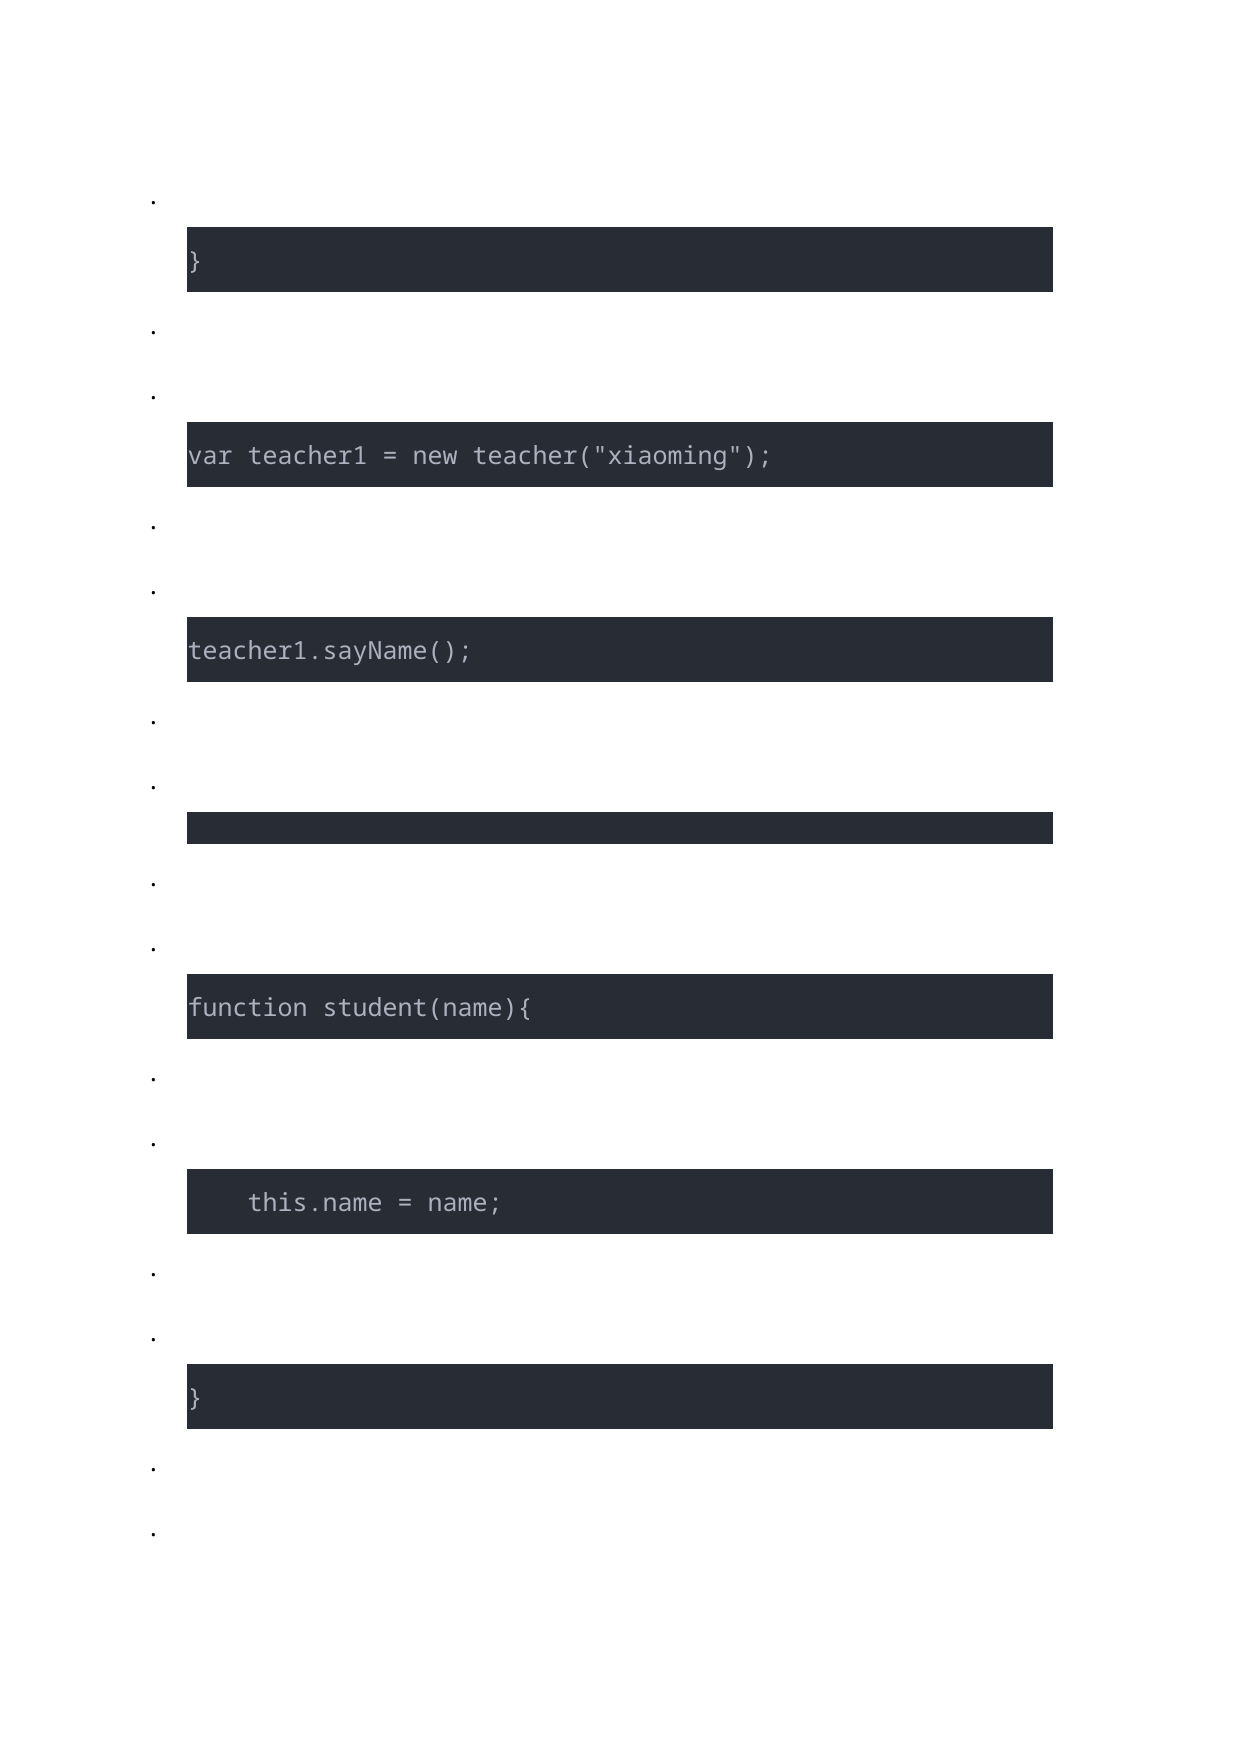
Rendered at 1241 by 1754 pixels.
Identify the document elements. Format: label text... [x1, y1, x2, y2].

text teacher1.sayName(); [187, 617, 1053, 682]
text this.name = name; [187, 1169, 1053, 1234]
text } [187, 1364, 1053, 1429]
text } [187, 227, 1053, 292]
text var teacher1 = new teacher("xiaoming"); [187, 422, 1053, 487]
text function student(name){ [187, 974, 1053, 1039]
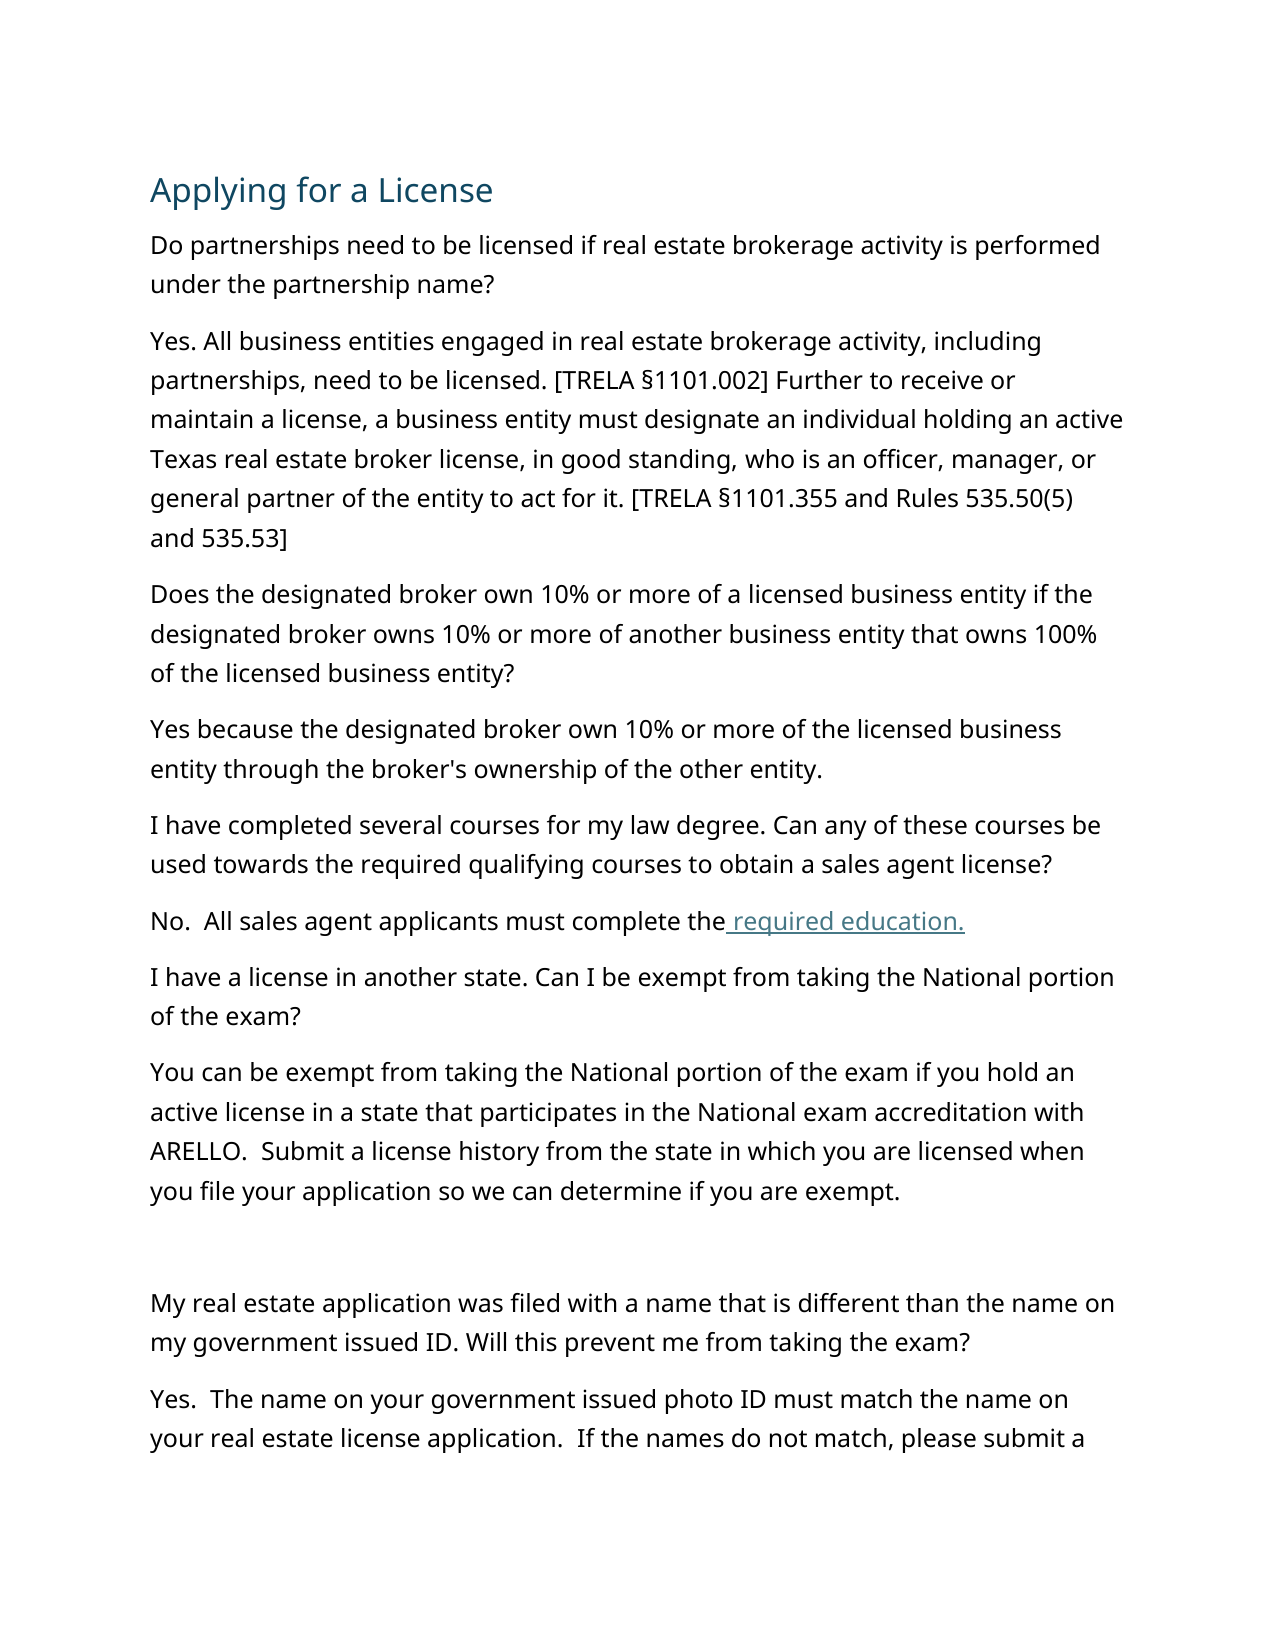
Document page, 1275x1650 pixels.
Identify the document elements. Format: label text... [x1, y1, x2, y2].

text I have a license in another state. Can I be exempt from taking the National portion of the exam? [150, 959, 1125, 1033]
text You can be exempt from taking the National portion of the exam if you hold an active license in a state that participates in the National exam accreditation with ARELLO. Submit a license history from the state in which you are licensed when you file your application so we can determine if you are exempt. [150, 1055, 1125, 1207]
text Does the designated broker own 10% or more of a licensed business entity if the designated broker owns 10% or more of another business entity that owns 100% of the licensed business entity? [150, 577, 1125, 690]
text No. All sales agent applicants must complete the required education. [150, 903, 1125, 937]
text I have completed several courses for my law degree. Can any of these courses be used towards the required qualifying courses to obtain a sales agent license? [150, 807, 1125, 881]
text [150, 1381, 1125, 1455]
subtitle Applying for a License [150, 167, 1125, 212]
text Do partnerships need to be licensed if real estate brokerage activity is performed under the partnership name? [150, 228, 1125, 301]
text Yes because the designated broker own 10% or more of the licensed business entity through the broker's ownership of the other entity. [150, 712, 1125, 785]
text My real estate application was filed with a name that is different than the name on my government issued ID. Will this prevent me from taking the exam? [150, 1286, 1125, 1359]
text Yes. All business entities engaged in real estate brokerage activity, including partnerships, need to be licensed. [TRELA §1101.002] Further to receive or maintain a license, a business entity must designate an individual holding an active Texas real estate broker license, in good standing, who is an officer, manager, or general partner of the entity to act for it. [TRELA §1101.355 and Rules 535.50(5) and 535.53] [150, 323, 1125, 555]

...

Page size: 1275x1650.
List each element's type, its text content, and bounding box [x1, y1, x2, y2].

— WORK TO COMPLETE —
Every line in the entries above that has the word "pixels" should be identified and copied.

— RESPONSE —
Rendered at 1241 by 1754 pixels.
Document page, 1275x1650 pixels.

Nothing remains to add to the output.